Earlier this year, the American Hospital Association (AHA) asked CMS to prohibit the UnitedHealthcare white bagging policies described above. Hence, the American Hospital Association wrote to CMS to “express deep concerns” about UnitedHealthcare’s white bagging policies for provider-administered specialty drugs.
The American Society of Health-System Pharmacists says it officially “stands opposed to payer-mandated white bagging.” Providers have even successfully lobbied for a Louisiana law (LA SB191) that prohibits insurers from implementing white bagging policies.
There are two general reasons for providers’ opposition:
- Lost revenues and reduced profits. As we know, hospital outpatient departments can place huge markups on provider-administered specialty drugs. (See my September 2021 news roundup for some recent data.) Hospitals want to retain the often-enormous revenues and profits from these products.
- Higher operating costs. Providers incur additional costs for handling and storage with white bagging. The provider must maintain separate, patient-specific inventory of product and ensure that a patient’s designated product is in stock when the patient arrives for treatment.

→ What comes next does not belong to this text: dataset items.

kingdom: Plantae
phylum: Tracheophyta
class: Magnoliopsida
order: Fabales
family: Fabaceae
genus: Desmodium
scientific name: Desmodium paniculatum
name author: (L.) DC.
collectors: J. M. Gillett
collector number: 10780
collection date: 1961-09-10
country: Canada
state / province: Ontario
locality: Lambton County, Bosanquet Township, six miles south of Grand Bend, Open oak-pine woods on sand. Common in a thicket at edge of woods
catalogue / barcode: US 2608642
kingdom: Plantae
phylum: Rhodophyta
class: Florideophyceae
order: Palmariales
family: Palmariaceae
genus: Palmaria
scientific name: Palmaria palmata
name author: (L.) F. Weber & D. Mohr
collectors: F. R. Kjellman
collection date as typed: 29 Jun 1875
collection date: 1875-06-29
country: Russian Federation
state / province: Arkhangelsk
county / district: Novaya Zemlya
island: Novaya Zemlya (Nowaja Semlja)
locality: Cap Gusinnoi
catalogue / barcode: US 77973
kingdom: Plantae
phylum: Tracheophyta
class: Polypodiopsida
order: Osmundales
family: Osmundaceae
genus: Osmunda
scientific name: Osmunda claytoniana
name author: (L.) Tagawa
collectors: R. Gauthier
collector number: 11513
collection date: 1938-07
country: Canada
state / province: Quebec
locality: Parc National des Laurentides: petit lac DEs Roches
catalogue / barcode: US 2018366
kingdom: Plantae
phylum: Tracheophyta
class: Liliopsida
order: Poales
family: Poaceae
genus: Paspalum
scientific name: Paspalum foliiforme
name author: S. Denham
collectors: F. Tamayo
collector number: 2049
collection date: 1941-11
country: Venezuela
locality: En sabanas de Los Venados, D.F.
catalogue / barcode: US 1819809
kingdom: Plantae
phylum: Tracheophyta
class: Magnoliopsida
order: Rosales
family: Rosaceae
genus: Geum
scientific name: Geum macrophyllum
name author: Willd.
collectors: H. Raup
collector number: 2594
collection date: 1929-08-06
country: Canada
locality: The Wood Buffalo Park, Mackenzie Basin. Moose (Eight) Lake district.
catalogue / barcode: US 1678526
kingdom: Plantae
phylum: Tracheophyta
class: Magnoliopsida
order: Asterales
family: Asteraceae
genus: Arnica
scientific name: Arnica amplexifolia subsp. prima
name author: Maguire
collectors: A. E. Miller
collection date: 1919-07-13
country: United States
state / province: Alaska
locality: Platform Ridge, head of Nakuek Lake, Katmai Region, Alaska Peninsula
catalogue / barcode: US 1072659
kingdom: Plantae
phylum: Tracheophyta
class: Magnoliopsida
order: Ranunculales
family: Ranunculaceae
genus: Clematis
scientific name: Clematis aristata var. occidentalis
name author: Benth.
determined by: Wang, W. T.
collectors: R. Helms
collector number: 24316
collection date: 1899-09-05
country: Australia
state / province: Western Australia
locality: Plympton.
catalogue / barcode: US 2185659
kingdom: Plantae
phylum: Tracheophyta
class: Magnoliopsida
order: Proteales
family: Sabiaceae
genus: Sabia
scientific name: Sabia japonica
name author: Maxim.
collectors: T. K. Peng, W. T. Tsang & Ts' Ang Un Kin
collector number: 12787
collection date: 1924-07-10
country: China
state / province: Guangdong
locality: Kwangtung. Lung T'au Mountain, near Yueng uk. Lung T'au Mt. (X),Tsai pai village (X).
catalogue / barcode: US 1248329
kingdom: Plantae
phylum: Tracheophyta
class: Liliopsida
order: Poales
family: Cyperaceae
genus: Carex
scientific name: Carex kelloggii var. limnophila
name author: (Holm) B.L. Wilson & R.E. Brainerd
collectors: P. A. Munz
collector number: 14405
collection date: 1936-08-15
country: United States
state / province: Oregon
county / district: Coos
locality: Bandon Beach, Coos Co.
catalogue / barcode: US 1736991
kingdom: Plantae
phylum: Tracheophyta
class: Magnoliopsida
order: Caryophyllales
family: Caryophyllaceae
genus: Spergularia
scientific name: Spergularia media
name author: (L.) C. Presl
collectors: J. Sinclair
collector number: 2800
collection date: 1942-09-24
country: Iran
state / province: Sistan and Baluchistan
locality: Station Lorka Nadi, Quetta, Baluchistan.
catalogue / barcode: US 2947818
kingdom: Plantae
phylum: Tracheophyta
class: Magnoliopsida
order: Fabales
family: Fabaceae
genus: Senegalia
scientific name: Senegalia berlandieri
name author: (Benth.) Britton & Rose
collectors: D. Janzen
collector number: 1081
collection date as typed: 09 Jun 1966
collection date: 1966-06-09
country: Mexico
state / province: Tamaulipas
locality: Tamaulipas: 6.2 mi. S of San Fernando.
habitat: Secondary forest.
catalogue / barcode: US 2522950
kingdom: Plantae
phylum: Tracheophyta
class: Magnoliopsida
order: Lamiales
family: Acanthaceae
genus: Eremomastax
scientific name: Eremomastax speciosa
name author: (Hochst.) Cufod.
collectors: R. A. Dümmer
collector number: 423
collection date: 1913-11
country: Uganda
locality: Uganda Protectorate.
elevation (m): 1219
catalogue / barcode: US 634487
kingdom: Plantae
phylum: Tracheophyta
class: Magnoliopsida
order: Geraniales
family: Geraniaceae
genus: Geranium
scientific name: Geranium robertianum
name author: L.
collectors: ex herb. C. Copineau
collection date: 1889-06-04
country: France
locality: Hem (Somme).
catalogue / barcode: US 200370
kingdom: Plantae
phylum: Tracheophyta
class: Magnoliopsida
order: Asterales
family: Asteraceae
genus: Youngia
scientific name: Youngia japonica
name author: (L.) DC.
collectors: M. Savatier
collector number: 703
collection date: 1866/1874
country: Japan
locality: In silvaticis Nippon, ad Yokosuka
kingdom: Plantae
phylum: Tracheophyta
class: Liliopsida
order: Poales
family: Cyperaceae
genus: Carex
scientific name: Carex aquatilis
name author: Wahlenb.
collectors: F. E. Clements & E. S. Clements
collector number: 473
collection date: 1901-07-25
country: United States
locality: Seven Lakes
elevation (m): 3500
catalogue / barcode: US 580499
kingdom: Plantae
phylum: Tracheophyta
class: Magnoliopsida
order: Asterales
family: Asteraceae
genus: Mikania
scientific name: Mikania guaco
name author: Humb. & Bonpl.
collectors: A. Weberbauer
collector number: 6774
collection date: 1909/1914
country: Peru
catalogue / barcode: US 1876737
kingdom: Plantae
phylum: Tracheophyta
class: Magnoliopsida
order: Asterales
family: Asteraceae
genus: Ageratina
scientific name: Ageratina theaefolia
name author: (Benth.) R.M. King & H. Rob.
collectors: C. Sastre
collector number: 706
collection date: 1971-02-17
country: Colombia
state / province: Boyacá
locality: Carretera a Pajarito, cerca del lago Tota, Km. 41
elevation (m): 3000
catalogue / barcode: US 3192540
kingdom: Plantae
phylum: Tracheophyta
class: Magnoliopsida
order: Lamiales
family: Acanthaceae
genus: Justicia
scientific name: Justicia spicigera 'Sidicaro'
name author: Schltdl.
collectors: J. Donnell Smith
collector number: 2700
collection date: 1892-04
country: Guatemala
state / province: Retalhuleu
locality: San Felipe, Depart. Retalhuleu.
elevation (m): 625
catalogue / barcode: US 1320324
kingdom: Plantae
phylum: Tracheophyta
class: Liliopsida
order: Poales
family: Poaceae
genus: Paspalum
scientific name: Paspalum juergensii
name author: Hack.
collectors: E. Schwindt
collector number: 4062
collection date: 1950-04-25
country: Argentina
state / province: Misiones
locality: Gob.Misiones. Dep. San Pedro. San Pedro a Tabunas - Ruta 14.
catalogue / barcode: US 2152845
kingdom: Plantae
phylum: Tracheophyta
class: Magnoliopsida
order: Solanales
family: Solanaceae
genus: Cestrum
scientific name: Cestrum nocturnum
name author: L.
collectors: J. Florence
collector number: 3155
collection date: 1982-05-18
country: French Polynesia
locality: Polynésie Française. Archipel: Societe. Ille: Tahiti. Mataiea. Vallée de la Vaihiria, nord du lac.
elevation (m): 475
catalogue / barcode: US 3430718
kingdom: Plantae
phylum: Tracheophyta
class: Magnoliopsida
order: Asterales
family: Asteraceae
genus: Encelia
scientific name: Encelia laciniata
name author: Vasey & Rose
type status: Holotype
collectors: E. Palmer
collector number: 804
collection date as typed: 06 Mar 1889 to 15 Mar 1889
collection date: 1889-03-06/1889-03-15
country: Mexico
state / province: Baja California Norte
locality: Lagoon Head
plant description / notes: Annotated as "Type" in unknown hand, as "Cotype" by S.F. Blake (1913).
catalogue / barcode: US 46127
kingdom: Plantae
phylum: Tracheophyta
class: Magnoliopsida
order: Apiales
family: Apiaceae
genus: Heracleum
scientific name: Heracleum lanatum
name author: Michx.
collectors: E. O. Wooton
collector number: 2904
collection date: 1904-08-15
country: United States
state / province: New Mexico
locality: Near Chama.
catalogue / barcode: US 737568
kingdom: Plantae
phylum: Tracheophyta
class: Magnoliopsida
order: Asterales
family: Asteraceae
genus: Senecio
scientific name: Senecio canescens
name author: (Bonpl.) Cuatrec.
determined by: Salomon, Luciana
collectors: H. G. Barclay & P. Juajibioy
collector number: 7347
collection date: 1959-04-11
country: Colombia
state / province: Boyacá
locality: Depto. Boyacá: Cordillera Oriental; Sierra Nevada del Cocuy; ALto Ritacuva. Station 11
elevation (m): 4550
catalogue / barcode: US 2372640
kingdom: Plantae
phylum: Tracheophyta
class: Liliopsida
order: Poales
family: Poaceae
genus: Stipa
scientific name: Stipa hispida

Drugs that arrive from third party specialty pharmacies may not be streamlined for in-house pharmacy systems and can be incompatible with in-house equipment to deliver the infusion. Product waste can be higher.
At its core, the white bagging phenomenon is about a battle for the revenues and profits that flow from patents taking specialty drugs. Each party argue that their approach—buy-and-bill vs. specialty pharmacy fulfillment—saves money and improves patient care.
Unfortunately, there’s a dearth of evidence about which approach is truly better. Until we can tell how to define a fair world, the clash of the vertically integrated titans will rage on.
P.S. If you are confused by the pop culture references in this article, then do not call the phone number on the back of this card.